As a thank you for the wood, I roughed out a bowl and set it to dry. Once it was dry enough, I decided to try stabilizing it in my new chamber. It got late in the day and I lost track of which pieces I had "cooked" in the oven. It became apparent to me that I forgot to "cook" this bowl when I had it on the kitchen table with a few other bowls for my wife to check out. When I picked it up, the resin from the bowl melted the finish on our kitchen table. Oops.

A few weeks later, I was going to get some more shop time in including cooking this bowl. I got the oven set and went to grab the bowl. Where was it? I thought about and realized I had put it on top of the car when I had to go to the store for something. I retraced my drive and found the bowl about a mile from home laying in the middle of the road. No cracks!

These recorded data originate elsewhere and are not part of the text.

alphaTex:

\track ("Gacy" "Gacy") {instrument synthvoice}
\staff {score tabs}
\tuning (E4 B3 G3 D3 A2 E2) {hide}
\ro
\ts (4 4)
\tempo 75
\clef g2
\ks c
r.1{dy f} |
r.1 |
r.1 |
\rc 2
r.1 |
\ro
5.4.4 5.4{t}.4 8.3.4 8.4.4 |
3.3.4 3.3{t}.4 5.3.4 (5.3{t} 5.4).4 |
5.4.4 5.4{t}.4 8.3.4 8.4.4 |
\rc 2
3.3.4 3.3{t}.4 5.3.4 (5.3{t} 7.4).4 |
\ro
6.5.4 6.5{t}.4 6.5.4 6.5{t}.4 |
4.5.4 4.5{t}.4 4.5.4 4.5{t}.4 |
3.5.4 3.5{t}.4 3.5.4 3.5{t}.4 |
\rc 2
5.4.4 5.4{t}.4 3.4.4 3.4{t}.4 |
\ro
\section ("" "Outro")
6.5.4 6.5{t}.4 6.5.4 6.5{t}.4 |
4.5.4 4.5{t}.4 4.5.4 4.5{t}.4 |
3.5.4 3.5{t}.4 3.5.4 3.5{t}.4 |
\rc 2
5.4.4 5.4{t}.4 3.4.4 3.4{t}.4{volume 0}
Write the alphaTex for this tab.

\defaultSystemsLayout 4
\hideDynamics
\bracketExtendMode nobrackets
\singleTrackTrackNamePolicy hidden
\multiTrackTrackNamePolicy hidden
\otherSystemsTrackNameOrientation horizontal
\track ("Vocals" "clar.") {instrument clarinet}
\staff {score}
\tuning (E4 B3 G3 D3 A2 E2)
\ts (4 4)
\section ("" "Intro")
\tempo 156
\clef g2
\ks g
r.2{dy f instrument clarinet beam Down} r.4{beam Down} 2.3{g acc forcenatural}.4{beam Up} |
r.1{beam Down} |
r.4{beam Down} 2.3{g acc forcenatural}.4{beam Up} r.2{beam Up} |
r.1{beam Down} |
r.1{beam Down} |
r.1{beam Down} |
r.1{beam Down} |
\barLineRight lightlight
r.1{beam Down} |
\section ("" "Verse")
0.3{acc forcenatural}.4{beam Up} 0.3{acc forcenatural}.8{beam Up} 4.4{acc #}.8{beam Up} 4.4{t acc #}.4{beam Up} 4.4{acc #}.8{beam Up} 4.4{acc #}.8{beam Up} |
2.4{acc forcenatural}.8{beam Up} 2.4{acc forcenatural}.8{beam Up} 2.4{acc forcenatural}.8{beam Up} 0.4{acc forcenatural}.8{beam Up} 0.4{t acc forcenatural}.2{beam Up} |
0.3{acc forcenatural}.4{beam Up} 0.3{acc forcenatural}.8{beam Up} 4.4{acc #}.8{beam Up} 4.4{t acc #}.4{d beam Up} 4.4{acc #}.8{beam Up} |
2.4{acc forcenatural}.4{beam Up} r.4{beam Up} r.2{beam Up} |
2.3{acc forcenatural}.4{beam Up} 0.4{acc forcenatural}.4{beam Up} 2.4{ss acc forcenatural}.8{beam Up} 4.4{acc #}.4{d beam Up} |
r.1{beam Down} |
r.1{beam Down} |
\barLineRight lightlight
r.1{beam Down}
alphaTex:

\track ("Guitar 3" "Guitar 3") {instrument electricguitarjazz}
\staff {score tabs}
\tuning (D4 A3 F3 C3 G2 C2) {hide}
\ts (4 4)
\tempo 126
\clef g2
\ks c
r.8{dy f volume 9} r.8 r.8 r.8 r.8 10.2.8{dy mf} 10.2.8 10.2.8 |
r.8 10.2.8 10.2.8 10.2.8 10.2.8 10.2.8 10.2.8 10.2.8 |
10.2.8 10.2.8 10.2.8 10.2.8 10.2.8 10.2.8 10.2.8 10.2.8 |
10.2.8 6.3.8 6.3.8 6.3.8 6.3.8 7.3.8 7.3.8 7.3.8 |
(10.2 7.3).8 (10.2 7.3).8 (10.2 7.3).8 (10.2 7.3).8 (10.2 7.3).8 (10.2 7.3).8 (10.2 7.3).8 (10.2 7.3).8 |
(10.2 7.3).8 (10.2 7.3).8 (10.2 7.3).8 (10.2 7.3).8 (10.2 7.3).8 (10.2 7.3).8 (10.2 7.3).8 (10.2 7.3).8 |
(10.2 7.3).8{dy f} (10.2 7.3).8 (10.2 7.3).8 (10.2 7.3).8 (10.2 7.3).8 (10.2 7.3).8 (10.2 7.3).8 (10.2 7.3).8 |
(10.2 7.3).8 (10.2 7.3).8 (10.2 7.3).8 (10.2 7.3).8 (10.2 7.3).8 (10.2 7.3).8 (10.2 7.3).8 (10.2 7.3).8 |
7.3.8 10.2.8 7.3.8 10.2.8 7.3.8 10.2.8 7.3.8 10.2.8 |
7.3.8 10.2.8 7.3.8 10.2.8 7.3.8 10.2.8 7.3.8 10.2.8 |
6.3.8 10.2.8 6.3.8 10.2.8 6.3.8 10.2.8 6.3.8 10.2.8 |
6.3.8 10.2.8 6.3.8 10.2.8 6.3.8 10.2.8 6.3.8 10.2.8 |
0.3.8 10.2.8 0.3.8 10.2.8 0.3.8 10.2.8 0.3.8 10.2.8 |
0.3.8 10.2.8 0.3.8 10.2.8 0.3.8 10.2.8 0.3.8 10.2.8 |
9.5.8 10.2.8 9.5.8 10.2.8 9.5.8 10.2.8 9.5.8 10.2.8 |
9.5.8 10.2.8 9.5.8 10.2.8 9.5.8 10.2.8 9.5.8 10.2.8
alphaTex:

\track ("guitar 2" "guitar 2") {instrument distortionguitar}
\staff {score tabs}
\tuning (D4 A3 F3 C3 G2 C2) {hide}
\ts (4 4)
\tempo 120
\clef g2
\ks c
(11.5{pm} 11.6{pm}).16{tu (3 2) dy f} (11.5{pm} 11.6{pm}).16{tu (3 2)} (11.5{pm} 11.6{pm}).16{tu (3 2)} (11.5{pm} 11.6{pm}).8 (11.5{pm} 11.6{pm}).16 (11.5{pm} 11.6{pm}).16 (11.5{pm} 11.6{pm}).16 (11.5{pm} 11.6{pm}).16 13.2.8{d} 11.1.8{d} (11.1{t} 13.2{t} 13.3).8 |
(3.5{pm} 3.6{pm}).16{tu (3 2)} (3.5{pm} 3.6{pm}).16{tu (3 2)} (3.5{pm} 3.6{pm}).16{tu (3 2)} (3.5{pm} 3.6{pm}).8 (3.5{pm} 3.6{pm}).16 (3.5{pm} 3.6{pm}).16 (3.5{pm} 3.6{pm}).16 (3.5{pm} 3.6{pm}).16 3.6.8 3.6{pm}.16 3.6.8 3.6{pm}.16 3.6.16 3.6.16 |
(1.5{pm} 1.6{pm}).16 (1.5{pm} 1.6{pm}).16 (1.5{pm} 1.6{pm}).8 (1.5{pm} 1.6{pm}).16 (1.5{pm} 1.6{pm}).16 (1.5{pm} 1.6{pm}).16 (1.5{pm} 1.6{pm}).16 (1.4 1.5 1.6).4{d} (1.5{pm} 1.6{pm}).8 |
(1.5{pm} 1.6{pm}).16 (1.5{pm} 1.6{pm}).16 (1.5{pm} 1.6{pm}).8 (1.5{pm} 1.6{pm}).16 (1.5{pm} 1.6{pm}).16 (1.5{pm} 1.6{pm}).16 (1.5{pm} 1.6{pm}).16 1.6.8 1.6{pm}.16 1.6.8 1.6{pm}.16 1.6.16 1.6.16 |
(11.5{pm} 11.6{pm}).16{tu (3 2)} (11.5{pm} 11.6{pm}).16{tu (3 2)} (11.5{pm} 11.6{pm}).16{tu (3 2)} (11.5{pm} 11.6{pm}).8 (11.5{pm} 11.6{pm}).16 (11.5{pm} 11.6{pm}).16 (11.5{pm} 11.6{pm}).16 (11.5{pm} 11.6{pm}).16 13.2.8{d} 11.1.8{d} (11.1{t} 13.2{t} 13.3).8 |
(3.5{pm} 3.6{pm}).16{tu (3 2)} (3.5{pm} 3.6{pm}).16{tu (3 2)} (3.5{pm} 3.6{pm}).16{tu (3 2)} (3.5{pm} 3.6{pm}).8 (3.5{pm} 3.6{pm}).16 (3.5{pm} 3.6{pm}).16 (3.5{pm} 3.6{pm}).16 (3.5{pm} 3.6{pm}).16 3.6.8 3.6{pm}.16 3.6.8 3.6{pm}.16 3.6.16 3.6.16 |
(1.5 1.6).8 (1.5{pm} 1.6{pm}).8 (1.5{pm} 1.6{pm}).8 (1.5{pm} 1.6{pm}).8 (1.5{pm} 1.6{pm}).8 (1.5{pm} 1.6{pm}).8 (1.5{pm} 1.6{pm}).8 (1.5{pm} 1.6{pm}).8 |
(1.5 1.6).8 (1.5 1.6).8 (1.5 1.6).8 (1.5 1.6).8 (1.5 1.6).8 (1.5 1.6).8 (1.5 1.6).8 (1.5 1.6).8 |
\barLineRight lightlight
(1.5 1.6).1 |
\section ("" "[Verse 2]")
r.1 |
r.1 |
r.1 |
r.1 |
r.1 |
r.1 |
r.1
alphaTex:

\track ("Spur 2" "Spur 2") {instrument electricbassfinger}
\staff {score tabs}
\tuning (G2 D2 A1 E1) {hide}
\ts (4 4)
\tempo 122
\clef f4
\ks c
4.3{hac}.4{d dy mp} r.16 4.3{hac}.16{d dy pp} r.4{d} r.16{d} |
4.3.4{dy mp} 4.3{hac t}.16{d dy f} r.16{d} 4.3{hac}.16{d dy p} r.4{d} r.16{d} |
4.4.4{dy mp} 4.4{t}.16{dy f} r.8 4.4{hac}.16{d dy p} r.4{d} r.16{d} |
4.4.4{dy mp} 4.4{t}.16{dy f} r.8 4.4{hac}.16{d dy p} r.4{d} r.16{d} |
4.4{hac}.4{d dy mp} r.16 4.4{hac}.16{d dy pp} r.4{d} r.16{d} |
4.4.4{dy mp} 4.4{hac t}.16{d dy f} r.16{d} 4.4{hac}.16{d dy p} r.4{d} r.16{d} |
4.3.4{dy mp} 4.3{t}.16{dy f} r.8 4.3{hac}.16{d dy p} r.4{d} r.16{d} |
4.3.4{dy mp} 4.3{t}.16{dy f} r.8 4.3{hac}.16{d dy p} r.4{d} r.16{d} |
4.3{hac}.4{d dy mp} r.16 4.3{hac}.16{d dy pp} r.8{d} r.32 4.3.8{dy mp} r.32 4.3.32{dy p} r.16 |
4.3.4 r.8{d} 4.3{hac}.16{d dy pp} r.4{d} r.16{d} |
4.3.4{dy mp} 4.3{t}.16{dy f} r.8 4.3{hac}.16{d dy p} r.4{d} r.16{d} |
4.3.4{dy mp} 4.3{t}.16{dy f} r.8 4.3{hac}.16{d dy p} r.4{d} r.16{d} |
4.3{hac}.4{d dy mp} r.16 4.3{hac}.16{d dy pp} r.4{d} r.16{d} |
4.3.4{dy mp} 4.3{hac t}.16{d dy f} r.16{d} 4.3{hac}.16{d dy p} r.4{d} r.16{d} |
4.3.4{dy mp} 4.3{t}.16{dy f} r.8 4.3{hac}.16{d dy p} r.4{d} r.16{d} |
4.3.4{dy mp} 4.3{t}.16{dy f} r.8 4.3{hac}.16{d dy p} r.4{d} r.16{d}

I jumped out of the car and drove home to get this bowl in the oven once and for all. I wrapped it in foil and put it in the oven to cook. I got sidetracked by something or other and went to the oven to take the bowl out and it was smoking. I burned the darn thing. A design opportunity? I am not so sure. It now has some hairline cracks. Time to rough out another sycamore bowl for my dentist . I guess, I am keeping this one.

Reactions: Funny 6


----------



## manbuckwal (Sep 30, 2014)

I guess it became a big flying saucer !


----------



## bench1holio (Oct 1, 2014)

Sounds like this one wasnt meant to be!
Nice save


----------



## ironman123 (Oct 1, 2014)

Some story. Thanks.


----------



## Mike1950 (Oct 1, 2014)

Looks nice but you should have burned it- it was a "BAD" bowl...........

Reactions: Agree 1


----------



## Nature Man (Oct 1, 2014)

You just gave it more character! Chuck


----------



## Kevin (Oct 1, 2014)

That's a funny tale. I guess you could call it the bowl version of the movie the Money Pit. Always biting you in the fanny when you least except it.

Reactions: Funny 1


----------



## Mike Turner (Oct 15, 2014)

Some for one reason or another just dont work out.I run into some problems with flutes. Every piece is not destined to become a flute, bowl etc.


----------